Exercise aim: Write out the whole listing again, exactly as given.

Material to process:
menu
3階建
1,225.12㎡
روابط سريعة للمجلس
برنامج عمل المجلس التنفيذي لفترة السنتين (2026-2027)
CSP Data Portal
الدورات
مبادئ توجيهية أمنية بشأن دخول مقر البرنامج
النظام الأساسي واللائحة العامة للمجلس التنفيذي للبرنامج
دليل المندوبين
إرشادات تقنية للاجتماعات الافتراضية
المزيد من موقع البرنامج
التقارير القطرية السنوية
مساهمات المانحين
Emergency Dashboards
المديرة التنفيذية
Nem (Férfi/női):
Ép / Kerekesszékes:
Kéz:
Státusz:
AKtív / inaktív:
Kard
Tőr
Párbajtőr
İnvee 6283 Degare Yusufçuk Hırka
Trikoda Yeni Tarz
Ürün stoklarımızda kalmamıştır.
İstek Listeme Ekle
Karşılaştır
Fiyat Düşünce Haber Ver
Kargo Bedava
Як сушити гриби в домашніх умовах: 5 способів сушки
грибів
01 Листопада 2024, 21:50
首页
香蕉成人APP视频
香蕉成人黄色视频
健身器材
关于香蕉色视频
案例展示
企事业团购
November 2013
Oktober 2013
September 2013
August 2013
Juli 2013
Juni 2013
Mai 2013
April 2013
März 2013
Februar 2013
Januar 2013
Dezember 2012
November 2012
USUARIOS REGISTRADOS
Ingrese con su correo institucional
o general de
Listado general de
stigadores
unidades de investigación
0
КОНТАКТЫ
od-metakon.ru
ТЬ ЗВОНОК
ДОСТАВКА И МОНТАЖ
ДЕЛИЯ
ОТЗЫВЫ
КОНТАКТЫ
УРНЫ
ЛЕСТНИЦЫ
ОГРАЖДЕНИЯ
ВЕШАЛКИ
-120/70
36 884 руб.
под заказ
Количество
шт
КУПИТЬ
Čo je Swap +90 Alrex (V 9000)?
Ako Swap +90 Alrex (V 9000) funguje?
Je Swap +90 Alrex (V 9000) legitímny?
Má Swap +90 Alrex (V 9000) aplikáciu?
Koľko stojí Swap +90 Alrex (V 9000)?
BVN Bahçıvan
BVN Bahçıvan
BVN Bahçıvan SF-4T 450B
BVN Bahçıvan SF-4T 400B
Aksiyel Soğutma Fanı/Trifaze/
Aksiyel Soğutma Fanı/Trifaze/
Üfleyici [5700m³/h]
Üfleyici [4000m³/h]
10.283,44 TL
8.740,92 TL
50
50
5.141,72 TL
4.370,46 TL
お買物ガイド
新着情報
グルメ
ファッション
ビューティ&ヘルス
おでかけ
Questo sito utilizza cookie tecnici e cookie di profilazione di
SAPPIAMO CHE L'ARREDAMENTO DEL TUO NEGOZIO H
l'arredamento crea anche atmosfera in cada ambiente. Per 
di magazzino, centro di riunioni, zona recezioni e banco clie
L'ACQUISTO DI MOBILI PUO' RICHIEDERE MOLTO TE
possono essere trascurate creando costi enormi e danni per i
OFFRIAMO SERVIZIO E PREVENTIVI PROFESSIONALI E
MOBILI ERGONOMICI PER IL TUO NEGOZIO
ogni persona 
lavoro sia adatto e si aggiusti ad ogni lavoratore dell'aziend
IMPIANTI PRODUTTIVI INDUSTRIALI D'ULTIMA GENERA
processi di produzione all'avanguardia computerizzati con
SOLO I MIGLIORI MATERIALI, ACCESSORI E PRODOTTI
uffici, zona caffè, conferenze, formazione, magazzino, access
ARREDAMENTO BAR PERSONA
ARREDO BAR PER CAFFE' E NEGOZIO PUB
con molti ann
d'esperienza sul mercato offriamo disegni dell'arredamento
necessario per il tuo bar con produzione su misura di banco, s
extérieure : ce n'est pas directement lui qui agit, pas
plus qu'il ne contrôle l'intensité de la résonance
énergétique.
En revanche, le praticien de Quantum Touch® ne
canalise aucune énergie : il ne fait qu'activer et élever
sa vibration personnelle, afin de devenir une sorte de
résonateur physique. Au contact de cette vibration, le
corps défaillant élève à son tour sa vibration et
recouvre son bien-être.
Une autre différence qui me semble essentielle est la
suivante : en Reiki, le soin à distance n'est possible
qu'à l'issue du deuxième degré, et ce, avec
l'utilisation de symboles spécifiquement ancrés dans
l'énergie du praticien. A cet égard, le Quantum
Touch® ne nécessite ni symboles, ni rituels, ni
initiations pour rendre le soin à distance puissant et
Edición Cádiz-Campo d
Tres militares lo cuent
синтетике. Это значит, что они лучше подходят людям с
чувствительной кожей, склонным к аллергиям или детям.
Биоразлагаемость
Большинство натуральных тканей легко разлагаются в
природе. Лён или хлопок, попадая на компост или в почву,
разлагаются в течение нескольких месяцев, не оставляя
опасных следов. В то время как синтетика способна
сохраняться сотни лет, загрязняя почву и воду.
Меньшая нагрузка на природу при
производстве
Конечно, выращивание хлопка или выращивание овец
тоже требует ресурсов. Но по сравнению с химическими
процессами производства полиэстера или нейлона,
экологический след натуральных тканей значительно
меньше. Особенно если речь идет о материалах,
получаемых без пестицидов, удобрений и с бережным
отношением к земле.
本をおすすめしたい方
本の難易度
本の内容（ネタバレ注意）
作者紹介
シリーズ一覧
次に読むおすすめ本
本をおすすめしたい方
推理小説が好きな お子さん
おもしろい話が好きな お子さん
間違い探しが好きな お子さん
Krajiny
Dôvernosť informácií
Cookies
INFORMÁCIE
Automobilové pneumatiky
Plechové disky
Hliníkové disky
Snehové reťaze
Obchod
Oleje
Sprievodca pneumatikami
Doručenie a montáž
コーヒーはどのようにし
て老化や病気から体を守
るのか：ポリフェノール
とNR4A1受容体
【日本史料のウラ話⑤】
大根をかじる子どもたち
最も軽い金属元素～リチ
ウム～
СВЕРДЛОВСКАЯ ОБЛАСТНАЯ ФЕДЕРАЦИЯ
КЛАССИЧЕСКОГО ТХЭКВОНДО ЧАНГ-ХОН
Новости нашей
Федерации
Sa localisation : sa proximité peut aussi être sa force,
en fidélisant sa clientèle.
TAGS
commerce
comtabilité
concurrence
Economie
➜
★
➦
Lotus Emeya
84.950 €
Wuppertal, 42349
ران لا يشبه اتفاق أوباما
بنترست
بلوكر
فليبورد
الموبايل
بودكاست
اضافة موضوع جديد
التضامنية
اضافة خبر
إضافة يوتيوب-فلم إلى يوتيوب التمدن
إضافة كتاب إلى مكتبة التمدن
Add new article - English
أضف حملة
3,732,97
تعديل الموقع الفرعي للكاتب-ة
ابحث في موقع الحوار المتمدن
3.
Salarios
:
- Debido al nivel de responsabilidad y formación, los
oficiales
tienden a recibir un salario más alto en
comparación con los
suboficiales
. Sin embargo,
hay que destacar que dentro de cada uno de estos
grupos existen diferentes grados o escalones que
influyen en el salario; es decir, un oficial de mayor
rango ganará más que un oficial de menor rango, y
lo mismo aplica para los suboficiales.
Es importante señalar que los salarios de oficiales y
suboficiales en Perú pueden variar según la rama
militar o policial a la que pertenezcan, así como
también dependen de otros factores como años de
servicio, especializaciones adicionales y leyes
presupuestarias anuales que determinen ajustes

Solution below:
menu
3階建
1,225.12㎡
روابط سريعة للمجلس
برنامج عمل المجلس التنفيذي لفترة السنتين (2026-2027)
CSP Data Portal
الدورات
مبادئ توجيهية أمنية بشأن دخول مقر البرنامج
النظام الأساسي واللائحة العامة للمجلس التنفيذي للبرنامج
دليل المندوبين
إرشادات تقنية للاجتماعات الافتراضية
المزيد من موقع البرنامج
التقارير القطرية السنوية
مساهمات المانحين
Emergency Dashboards
المديرة التنفيذية
Nem (Férfi/női):
Ép / Kerekesszékes:
Kéz:
Státusz:
AKtív / inaktív:
Kard
Tőr
Párbajtőr
İnvee 6283 Degare Yusufçuk Hırka
Trikoda Yeni Tarz
Ürün stoklarımızda kalmamıştır.
İstek Listeme Ekle
Karşılaştır
Fiyat Düşünce Haber Ver
Kargo Bedava
Як сушити гриби в домашніх умовах: 5 способів сушки
грибів
01 Листопада 2024, 21:50
首页
香蕉成人APP视频
香蕉成人黄色视频
健身器材
关于香蕉色视频
案例展示
企事业团购
November 2013
Oktober 2013
September 2013
August 2013
Juli 2013
Juni 2013
Mai 2013
April 2013
März 2013
Februar 2013
Januar 2013
Dezember 2012
November 2012
USUARIOS REGISTRADOS
Ingrese con su correo institucional
o general de
Listado general de
stigadores
unidades de investigación
0
КОНТАКТЫ
od-metakon.ru
ТЬ ЗВОНОК
ДОСТАВКА И МОНТАЖ
ДЕЛИЯ
ОТЗЫВЫ
КОНТАКТЫ
УРНЫ
ЛЕСТНИЦЫ
ОГРАЖДЕНИЯ
ВЕШАЛКИ
-120/70
36 884 руб.
под заказ
Количество
шт
КУПИТЬ
Čo je Swap +90 Alrex (V 9000)?
Ako Swap +90 Alrex (V 9000) funguje?
Je Swap +90 Alrex (V 9000) legitímny?
Má Swap +90 Alrex (V 9000) aplikáciu?
Koľko stojí Swap +90 Alrex (V 9000)?
BVN Bahçıvan
BVN Bahçıvan
BVN Bahçıvan SF-4T 450B
BVN Bahçıvan SF-4T 400B
Aksiyel Soğutma Fanı/Trifaze/
Aksiyel Soğutma Fanı/Trifaze/
Üfleyici [5700m³/h]
Üfleyici [4000m³/h]
10.283,44 TL
8.740,92 TL
50
50
5.141,72 TL
4.370,46 TL
お買物ガイド
新着情報
グルメ
ファッション
ビューティ&ヘルス
おでかけ
Questo sito utilizza cookie tecnici e cookie di profilazione di
SAPPIAMO CHE L'ARREDAMENTO DEL TUO NEGOZIO H
l'arredamento crea anche atmosfera in cada ambiente. Per 
di magazzino, centro di riunioni, zona recezioni e banco clie
L'ACQUISTO DI MOBILI PUO' RICHIEDERE MOLTO TE
possono essere trascurate creando costi enormi e danni per i
OFFRIAMO SERVIZIO E PREVENTIVI PROFESSIONALI E
MOBILI ERGONOMICI PER IL TUO NEGOZIO
ogni persona 
lavoro sia adatto e si aggiusti ad ogni lavoratore dell'aziend
IMPIANTI PRODUTTIVI INDUSTRIALI D'ULTIMA GENERA
processi di produzione all'avanguardia computerizzati con
SOLO I MIGLIORI MATERIALI, ACCESSORI E PRODOTTI
uffici, zona caffè, conferenze, formazione, magazzino, access
ARREDAMENTO BAR PERSONA
ARREDO BAR PER CAFFE' E NEGOZIO PUB
con molti ann
d'esperienza sul mercato offriamo disegni dell'arredamento
necessario per il tuo bar con produzione su misura di banco, s
extérieure : ce n'est pas directement lui qui agit, pas
plus qu'il ne contrôle l'intensité de la résonance
énergétique.
En revanche, le praticien de Quantum Touch® ne
canalise aucune énergie : il ne fait qu'activer et élever
sa vibration personnelle, afin de devenir une sorte de
résonateur physique. Au contact de cette vibration, le
corps défaillant élève à son tour sa vibration et
recouvre son bien-être.
Une autre différence qui me semble essentielle est la
suivante : en Reiki, le soin à distance n'est possible
qu'à l'issue du deuxième degré, et ce, avec
l'utilisation de symboles spécifiquement ancrés dans
l'énergie du praticien. A cet égard, le Quantum
Touch® ne nécessite ni symboles, ni rituels, ni
initiations pour rendre le soin à distance puissant et
Edición Cádiz-Campo d
Tres militares lo cuent
синтетике. Это значит, что они лучше подходят людям с
чувствительной кожей, склонным к аллергиям или детям.
Биоразлагаемость
Большинство натуральных тканей легко разлагаются в
природе. Лён или хлопок, попадая на компост или в почву,
разлагаются в течение нескольких месяцев, не оставляя
опасных следов. В то время как синтетика способна
сохраняться сотни лет, загрязняя почву и воду.
Меньшая нагрузка на природу при
производстве
Конечно, выращивание хлопка или выращивание овец
тоже требует ресурсов. Но по сравнению с химическими
процессами производства полиэстера или нейлона,
экологический след натуральных тканей значительно
меньше. Особенно если речь идет о материалах,
получаемых без пестицидов, удобрений и с бережным
отношением к земле.
本をおすすめしたい方
本の難易度
本の内容（ネタバレ注意）
作者紹介
シリーズ一覧
次に読むおすすめ本
本をおすすめしたい方
推理小説が好きな お子さん
おもしろい話が好きな お子さん
間違い探しが好きな お子さん
Krajiny
Dôvernosť informácií
Cookies
INFORMÁCIE
Automobilové pneumatiky
Plechové disky
Hliníkové disky
Snehové reťaze
Obchod
Oleje
Sprievodca pneumatikami
Doručenie a montáž
コーヒーはどのようにし
て老化や病気から体を守
るのか：ポリフェノール
とNR4A1受容体
【日本史料のウラ話⑤】
大根をかじる子どもたち
最も軽い金属元素～リチ
ウム～
СВЕРДЛОВСКАЯ ОБЛАСТНАЯ ФЕДЕРАЦИЯ
КЛАССИЧЕСКОГО ТХЭКВОНДО ЧАНГ-ХОН
Новости нашей
Федерации
Sa localisation : sa proximité peut aussi être sa force,
en fidélisant sa clientèle.
TAGS
commerce
comtabilité
concurrence
Economie
➜
★
➦
Lotus Emeya
84.950 €
Wuppertal, 42349
ران لا يشبه اتفاق أوباما
بنترست
بلوكر
فليبورد
الموبايل
بودكاست
اضافة موضوع جديد
التضامنية
اضافة خبر
إضافة يوتيوب-فلم إلى يوتيوب التمدن
إضافة كتاب إلى مكتبة التمدن
Add new article - English
أضف حملة
3,732,97
تعديل الموقع الفرعي للكاتب-ة
ابحث في موقع الحوار المتمدن
3.
Salarios
:
- Debido al nivel de responsabilidad y formación, los
oficiales
tienden a recibir un salario más alto en
comparación con los
suboficiales
. Sin embargo,
hay que destacar que dentro de cada uno de estos
grupos existen diferentes grados o escalones que
influyen en el salario; es decir, un oficial de mayor
rango ganará más que un oficial de menor rango, y
lo mismo aplica para los suboficiales.
Es importante señalar que los salarios de oficiales y
suboficiales en Perú pueden variar según la rama
militar o policial a la que pertenezcan, así como
también dependen de otros factores como años de
servicio, especializaciones adicionales y leyes
presupuestarias anuales que determinen ajustes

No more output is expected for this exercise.